Le MNLA comprend alors jusqu’à 1 500 hommes : de 600 à un peu plus d’un millier de combattants revenus de Libye auxquels s’ajoutent environ 500 jeunes de la région. Les atouts majeurs de cette force résident dans l’expérience du combat qu’ont les “Libyens” ainsi que dans leur maîtrise tactique, bien supérieures à celles des gouvernementaux. L’armement qu’ils ont ramené de Libye est évidemment un «  plus  », mais ne fait pas tout, d’autant qu’il ne s’agit aucunement d’armes “sophistiquées”. Cette faiblesse numérique explique en partie pourquoi le MNLA tolérera la présence des rivaux d’Ansar Eddine et des jihadistes opportunistes d’Aqmi à ses côtés. Les nombreuses (avec toutefois des exceptions notables) désertions d'”intégrés” de l’armée malienne porteront les effectifs à environ 2 500 hommes début 2012 (le Conseil de sécurité de l’ONU parle de 1 500 à 2 000 hommes, toutes factions confondues, en mars 2013).

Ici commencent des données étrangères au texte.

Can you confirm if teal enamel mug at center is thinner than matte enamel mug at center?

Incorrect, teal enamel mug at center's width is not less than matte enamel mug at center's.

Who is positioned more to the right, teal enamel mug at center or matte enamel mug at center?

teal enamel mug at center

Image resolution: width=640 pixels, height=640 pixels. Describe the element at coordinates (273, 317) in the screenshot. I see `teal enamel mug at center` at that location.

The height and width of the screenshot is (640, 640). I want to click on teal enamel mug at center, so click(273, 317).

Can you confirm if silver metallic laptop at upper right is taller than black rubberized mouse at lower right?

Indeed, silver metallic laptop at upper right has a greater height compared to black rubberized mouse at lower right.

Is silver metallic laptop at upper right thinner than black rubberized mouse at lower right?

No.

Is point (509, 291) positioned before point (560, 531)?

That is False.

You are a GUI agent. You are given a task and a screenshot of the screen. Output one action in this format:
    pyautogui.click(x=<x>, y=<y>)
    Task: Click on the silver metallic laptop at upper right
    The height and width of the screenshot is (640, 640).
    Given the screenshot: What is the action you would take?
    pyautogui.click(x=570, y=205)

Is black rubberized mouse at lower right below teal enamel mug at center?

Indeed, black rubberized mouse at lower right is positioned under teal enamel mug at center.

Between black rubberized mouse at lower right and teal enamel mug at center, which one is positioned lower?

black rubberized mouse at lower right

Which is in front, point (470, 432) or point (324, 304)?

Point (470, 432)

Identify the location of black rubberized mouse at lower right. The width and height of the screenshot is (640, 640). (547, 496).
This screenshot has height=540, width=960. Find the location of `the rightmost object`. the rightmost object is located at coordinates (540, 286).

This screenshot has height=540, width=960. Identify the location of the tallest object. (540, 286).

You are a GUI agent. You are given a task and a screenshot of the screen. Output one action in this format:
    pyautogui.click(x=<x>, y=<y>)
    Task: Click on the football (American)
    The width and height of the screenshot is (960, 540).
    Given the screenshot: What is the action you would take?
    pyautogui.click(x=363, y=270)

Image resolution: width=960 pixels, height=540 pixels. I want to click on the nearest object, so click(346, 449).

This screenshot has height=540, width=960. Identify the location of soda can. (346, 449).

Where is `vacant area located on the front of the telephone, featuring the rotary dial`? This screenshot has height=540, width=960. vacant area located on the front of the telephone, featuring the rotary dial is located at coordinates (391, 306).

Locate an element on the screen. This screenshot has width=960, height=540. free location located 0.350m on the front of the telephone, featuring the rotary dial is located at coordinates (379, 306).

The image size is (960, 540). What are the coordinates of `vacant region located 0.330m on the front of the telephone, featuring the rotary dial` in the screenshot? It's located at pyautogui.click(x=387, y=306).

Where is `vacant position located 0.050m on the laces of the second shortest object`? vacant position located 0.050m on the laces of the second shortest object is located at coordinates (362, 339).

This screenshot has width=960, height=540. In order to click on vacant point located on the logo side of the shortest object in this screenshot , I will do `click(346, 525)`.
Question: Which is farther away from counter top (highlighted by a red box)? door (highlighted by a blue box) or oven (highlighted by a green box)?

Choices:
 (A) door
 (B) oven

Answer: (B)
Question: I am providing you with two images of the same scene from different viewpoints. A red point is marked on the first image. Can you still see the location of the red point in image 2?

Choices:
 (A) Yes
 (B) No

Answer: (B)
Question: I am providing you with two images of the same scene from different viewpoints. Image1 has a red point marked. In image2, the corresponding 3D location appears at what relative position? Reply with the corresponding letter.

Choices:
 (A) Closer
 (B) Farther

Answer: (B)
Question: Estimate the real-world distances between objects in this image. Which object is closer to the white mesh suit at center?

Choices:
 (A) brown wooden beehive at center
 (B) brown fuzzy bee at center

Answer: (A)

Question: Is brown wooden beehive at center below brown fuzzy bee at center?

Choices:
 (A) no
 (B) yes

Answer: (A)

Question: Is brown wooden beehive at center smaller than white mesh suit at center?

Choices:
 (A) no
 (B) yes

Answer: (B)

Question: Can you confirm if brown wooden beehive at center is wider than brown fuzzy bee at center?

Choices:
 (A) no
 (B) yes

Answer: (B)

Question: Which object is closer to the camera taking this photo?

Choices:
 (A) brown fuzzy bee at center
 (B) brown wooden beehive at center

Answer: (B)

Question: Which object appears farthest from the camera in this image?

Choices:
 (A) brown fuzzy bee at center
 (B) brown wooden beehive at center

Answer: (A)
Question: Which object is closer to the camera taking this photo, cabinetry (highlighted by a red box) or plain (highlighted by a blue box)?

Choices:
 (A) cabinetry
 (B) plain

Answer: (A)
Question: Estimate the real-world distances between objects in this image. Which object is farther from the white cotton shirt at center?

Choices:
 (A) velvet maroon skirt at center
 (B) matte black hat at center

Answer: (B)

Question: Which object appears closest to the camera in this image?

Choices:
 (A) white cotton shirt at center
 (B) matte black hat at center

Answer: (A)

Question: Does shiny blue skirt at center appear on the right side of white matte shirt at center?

En cette fin d’année 2011, les ex-Libyens commencent d’entraîner les jeunes rebelles inexpérimentés. Quand ils passeront à l’attaque, renforcés des jihadistes et islamistes, trois mois plus tard, ils balaieront des troupes maliennes totalement dépassées. Batailles mobiles et sièges s’enchaîneront jusqu’au 06 avril 2012, lorsque le mouvement irrédentiste proclamera l’indépendance de l’Azawad, avant d’être à son tour malmené et “délogé” par ses dangereux alliés de circonstances  : Aqmi, Mujao et Ansar Eddine. Les touaregs loyaux au drapeau malien, eux, seront toujours fidèles au poste début 2013 au moment où salafistes et islamistes lanceront l’offensive en direction de Sévaré. Et ils seront là lorsque sonnera l’heure de la reconquête emmenée par la France, quelques jours plus tard. S’il convient de s’interroger sur les raisons profondes qui ont motivé l’insurrection touarègue, il importe aussi de ne pas oublier que tous les Touaregs ne veulent pas d’un Azawad indépendant, mais d’une vie digne et paisible, avec une économie locale prospère, des écoles pour les enfants, des médecins, des vétérinaires, une administration et une justice pour tous, des forces de sécurité capables de lutter contre les terrobandits et les trafics, une représentation politique véritable.